You are worth more than this man and being treated as you have been. Have a think about how you might feel a year down the line having separated from him - being free. I see someone who might have had some good therapy, started doing things for themselves to make a happy life, someone smiling and feeling happy and optimistic about the future and just being liberated. You can do it, there is support out there to help you take things a step at a time. Hope you get to talk to WA again soon.

Millie04 · 21/11/2013 09:35

I totally relate to this thread. I feel like I'm trapped at the moment, having fallen out of love with my partner who is EA, but who is adored by my DC. My son particularly is close to his dad and is such a dear boy I'm not sure I could do it to him. My daughter being a bit older does suss out when my partner is being unreasonable. They both notice that their parents relationship is not a loving one, although we don't very often argue in front of them. But I do worry that we are setting them a terrible example of what a relationship looks like. Am in the process of booking counselling for us. It won't take away any of the pain from a decision which might split the family up but will hopefully make my partner realise that it is not all down to me, that we have got to this stage.

TessDurbeyfield1 · 21/11/2013 10:53

Thanks everyone for taking the time to respond. WA rang this morning and I'm meeting with a support worker in exactly a week. I can't wait to talk about this as it's making me feel ill, I hardly slept last night - my mind was whirring with thoughts about the future.

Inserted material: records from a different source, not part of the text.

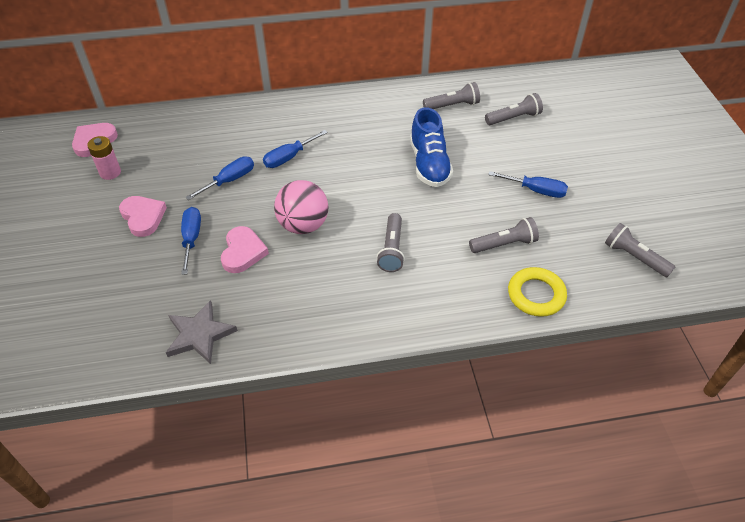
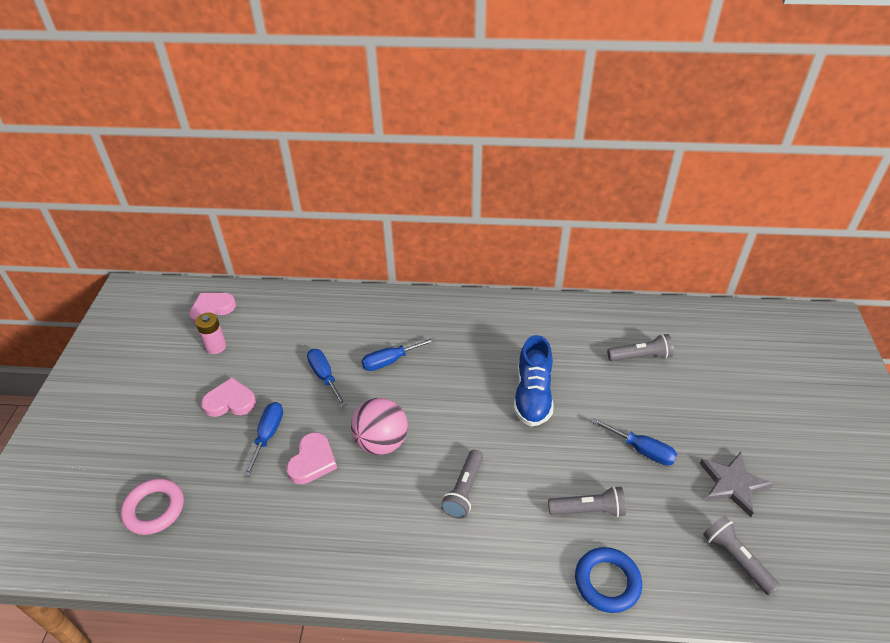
camera: 15 degrees right, 5 degrees down
(100, 320) = (154, 509): none -> pink ring
(143, 217) = (230, 401): pink heart -> pink heart turned 75 degrees counterclockwise
(199, 334) = (241, 548): grey star -> grey star (732, 484)
(229, 180) = (324, 376): blue screwdriver -> blue screwdriver turned 90 degrees counterclockwise
(452, 105) = (577, 330): grey flashlight -> none
(536, 295) = (607, 582): yellow ring -> blue ring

Goldigger - my 2 eldest DD's attend a school where they start their GCSE's in year 10, so my eldest has already done one and she will do another lot in May. I would feel so guilty adding to the stress of it all.

Millie - I'm so sorry to hear you're in a similar situation. I was advised not to see a counsellor with my DH because of his emotional abuse. I really do think that he believes that he's done nothing wrong and is a good husband; he just denies or says he has no memory of the abuse, or makes comments like "Everybody has their days".
Maybe we could hold each others hand through this.

OP posts:
Golddigger · 21/11/2013 11:13

Perhaps you could leave in July?
That would give you time to get used to the idea?

The reason I asked about your DD is because if she is in Year 11. after that may come A Levels. And you other children may soon follow suit.
So some times may be better than others.